Gene scratched his head and looked around. They had followed a spiral stairwell down to this, a spacious airy room with numerous window alcoves. An Oriental rug covered the flagstone at the far end of the room, and on it were positioned various pieces of furniture — a divan, a few straight-back chairs, two low tables. A sideboard set against the wall held several wrought-iron candelabras bearing the stubs of burned tapers. The alcoves were set at even intervals along the right wall; a single flush window was cut into the far wall, and to the left, an arched doorway led through to the descending spiral of another stairwell.
Gene said, “Linda, do you remember Dalton saying to go right at that first landing? Or was it left?”
Linda stepped past him, following Snowclaw toward the windows.
“I’m sure he said right. And we went right. That’s all I’m sure of, though.”
“Damn. Well, maybe we just keep following the stairs. But it seems to me we should have come to that grand ballroom by now.”
Yawning, Gene walked to the far end of the room and flop
ped down on the divan. He yawned again and keeled over on his side.
“Tired,” he said quietly, closing his eyes.
Snowclaw said, “Hey, Gene. Come look at this.”
Gene’s eyes popped open. “What?” He cranked himself up and shuffled over to the alcove into which Snowclaw and Linda had squeezed themselves. They were leaning out of the narrow Gothic window and looking up, Linda bending and ducking her head under Snowclaw’s outstretched arm. Gene craned his neck, couldn’t see a thing, so he stepped back and went into the next alcove. He looked out.

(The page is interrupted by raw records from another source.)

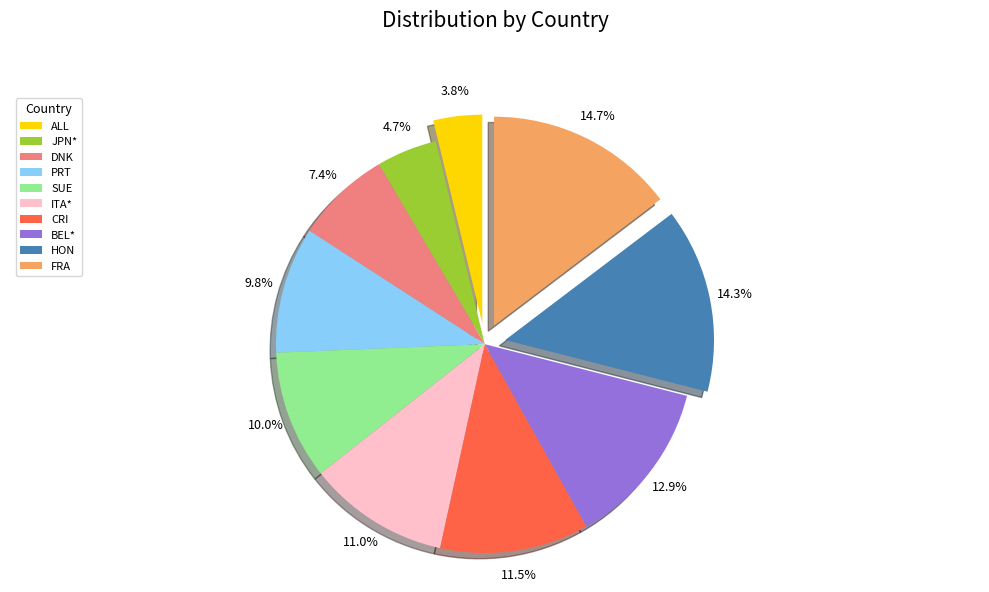

How many slices are in this pie chart?

10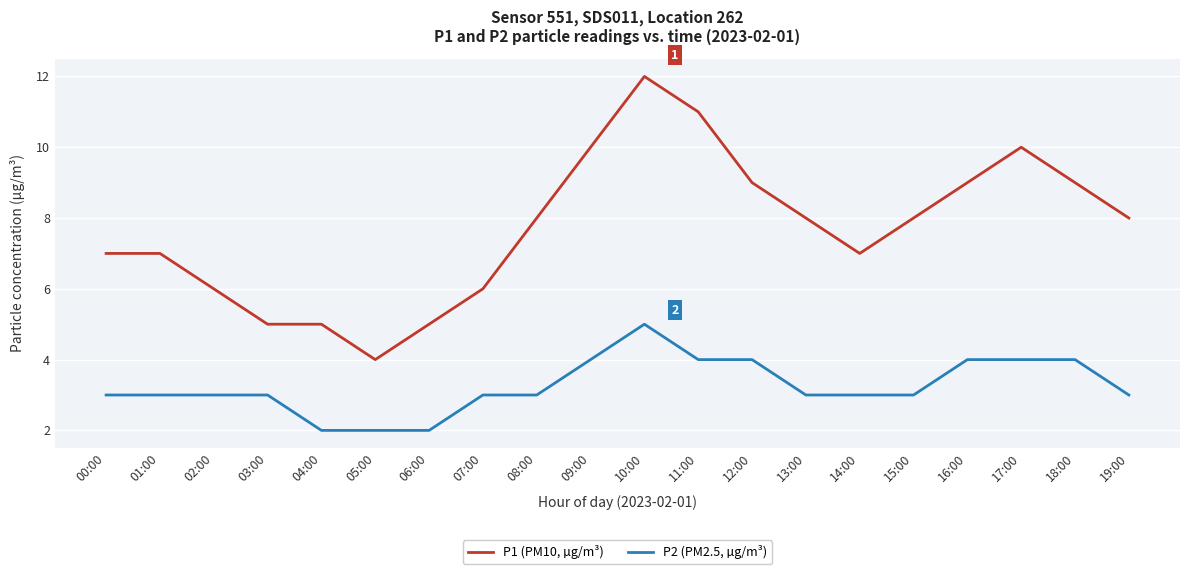

Which series has the largest total across all categories?

P1 (PM10, µg/m³)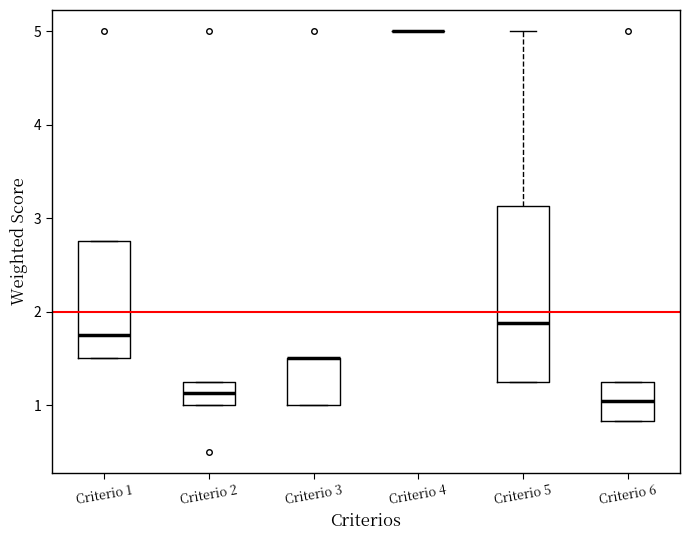

Reading left to right, read every box against the y-axis: the position of its median line, the range the box covers, and the ends of its whiskers. The values are not printed on the chart, so give them approximately, as read against the axis.

Criterio 1: median 1.8, box 1.5 to 2.8, whiskers 1.5 to 2.8
Criterio 2: median 1.1, box 1.0 to 1.3, whiskers 1.0 to 1.3
Criterio 3: median 1.5 (drawn on the box's upper edge), box 1.0 to 1.5, whiskers 1.0 to 1.5
Criterio 4: box collapsed to a line at 5.0, whiskers 5.0 to 5.0
Criterio 5: median 1.9, box 1.3 to 3.1, whiskers 1.3 to 5.0
Criterio 6: median 1.0, box 0.8 to 1.3, whiskers 0.8 to 1.3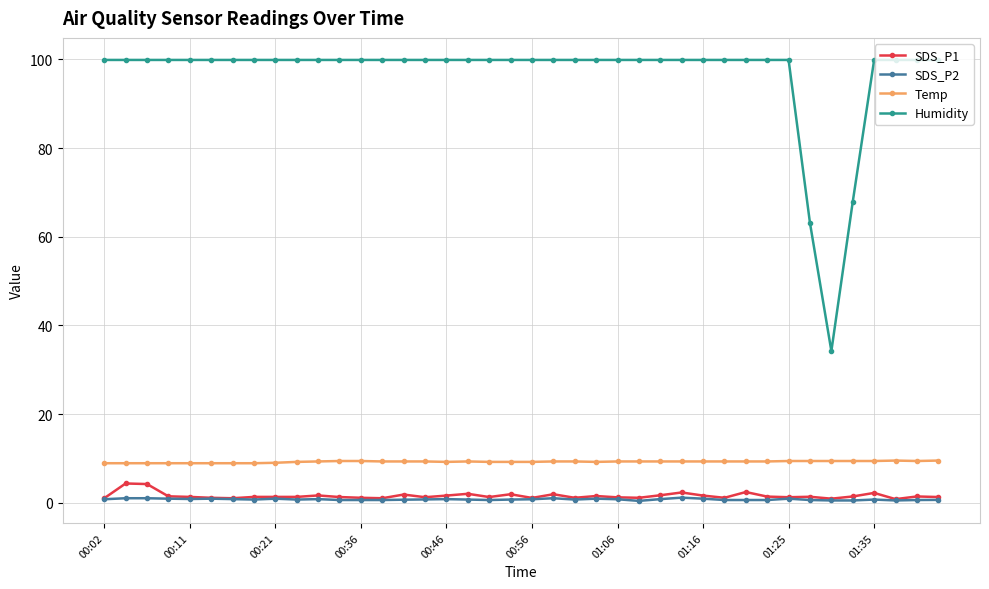

What is the sum of all SDS_P1 values?

61.9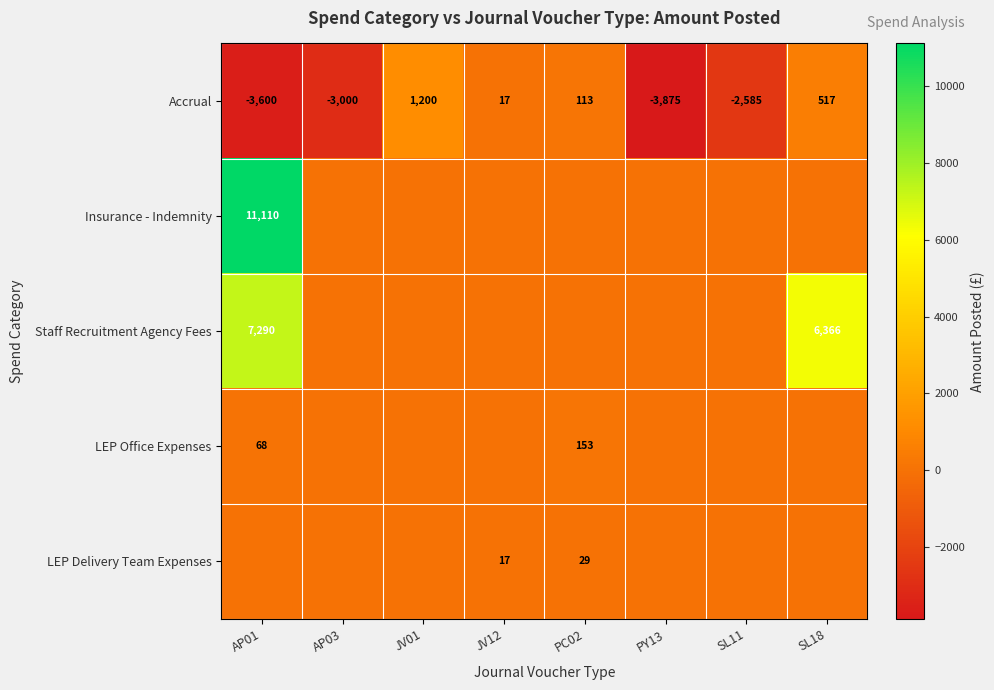

The Accrual series shows -3875 at PY13. True or false?

True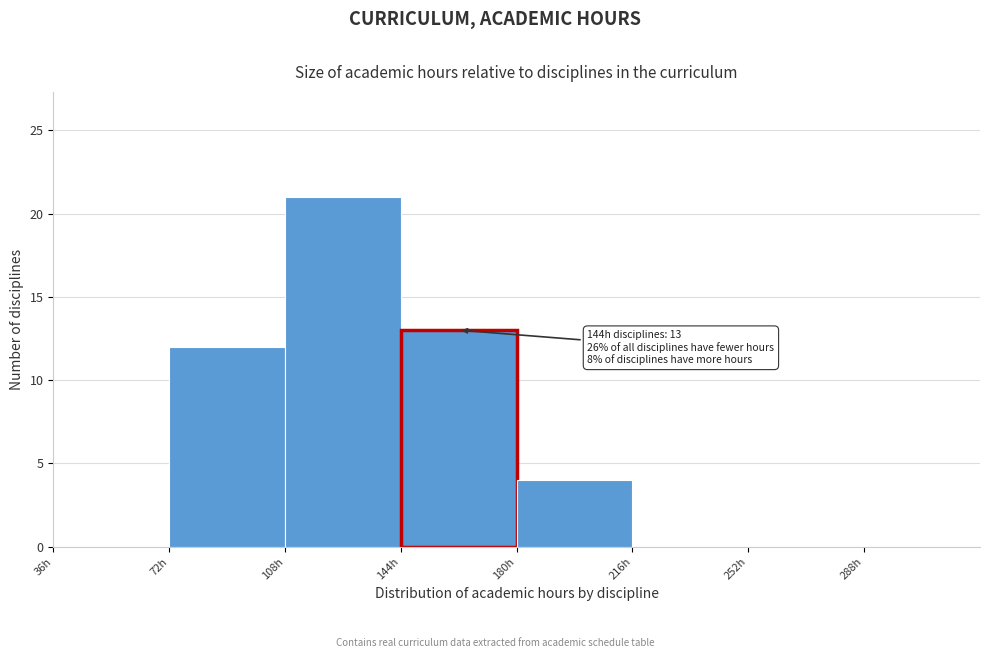

Which range on the x-axis has the tallest bar?

108 to 144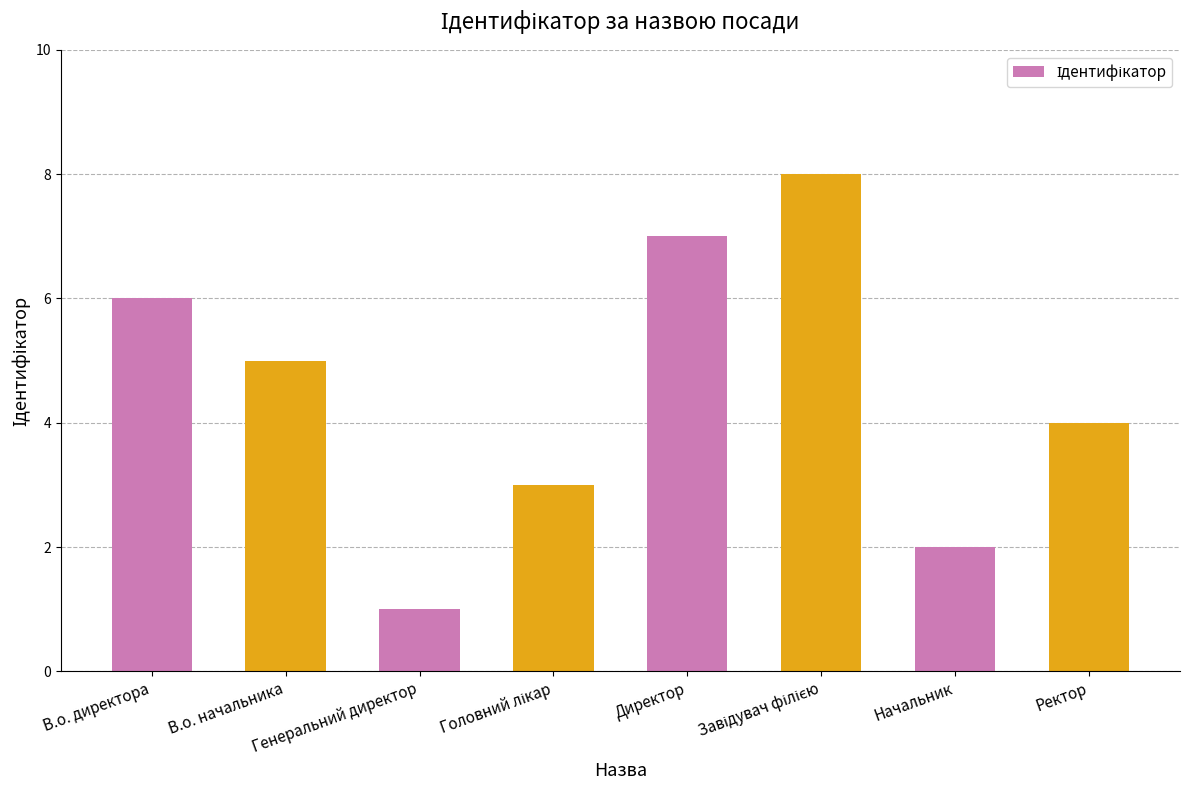

What is the label of the 4th bar from the right?

Директор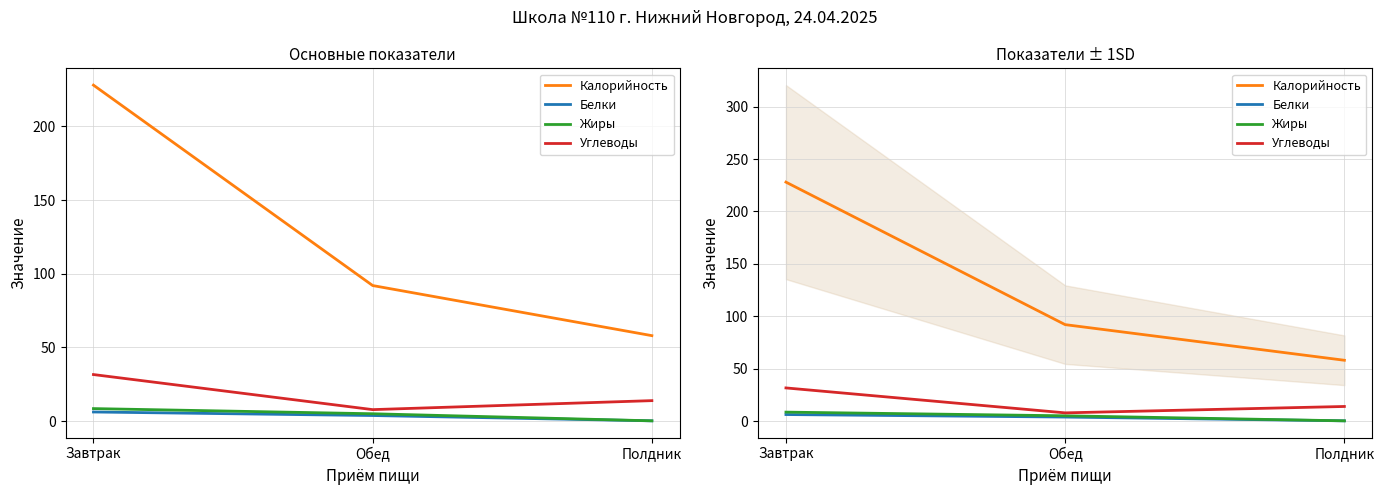

What are all the series names shown in the legend?

Калорийность, Белки, Жиры, Углеводы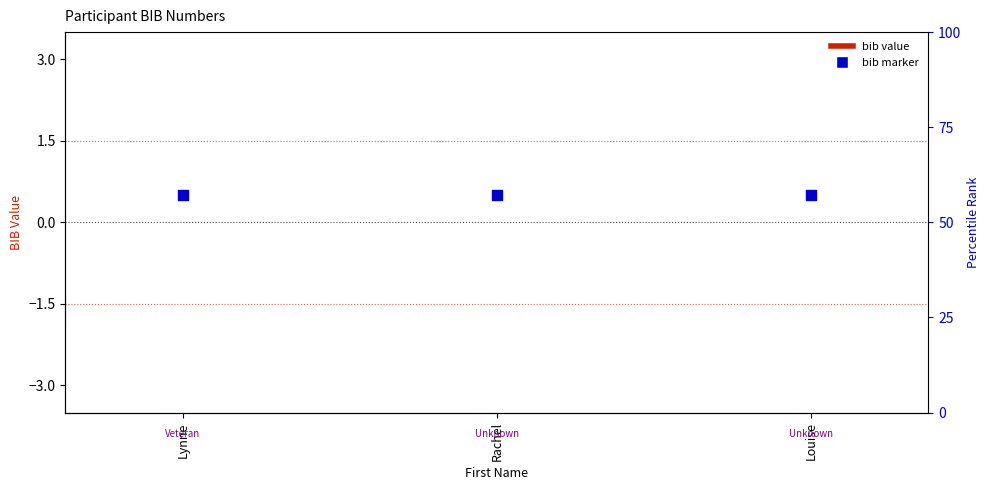

What is the total value across all series at Louise?

0.5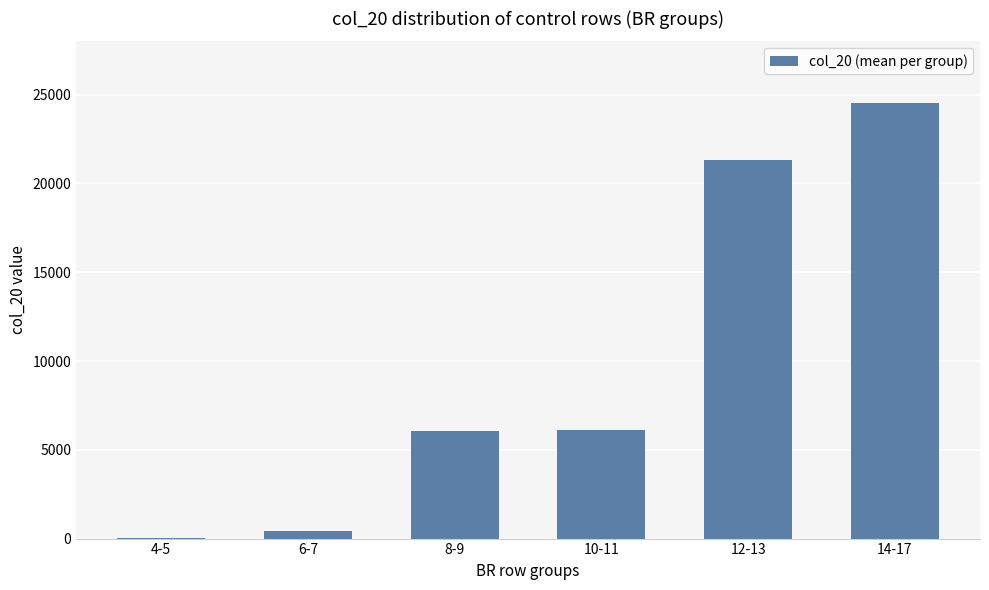

What is the sum of all values?

58461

There was nothing above but clear sky. Hundreds of feet below, waves crashed onto black rocks at the foot of a shear cliff. There was nothing below the window. Gene gasped and put his arms out, bracing himself against the stone jambs. The window was suspended in air, floating a few feet above the edge of the cliff. The angle was disorienting; the window was canted vertiginously forward, unnaturally raising the horizon ahead. The whole world out there was cockeyed. Gene stepped back and turned around. The room was level, just as before. He looked out again, trying to adjust to the strange perspective. Nearby, other craggy promontories rose from the water like the heads of sea monsters. He bent and looked out. The dark band of a squall line edged the horizon. Between it and the rocks, about a mile out to sea, a long, high-masted ship tacked through choppy waters, its sails billowing, a voluminous spinnaker blooming off the prow.
“Hey, this is weird.”
“You said it,” Snowclaw agreed. “Look at that thing.”
“What, the ship?”
“I guess you could call it that.”
“What would you call it?”
“I dunno. A floating city.”
“Huh?” Gene leaned out as far as he dared and glanced around. “Where?”
“Up there. You mean you can’t see it?”
Gene looked up. “What’re you guys talking about?”
“Great White Stuff! Gene, how could you miss it?”
“Where? I don’t see anything but that sailboat out there.”
“Sailboat. What sailboat out where?”
“That yacht, or whatever you call it. Out to sea.”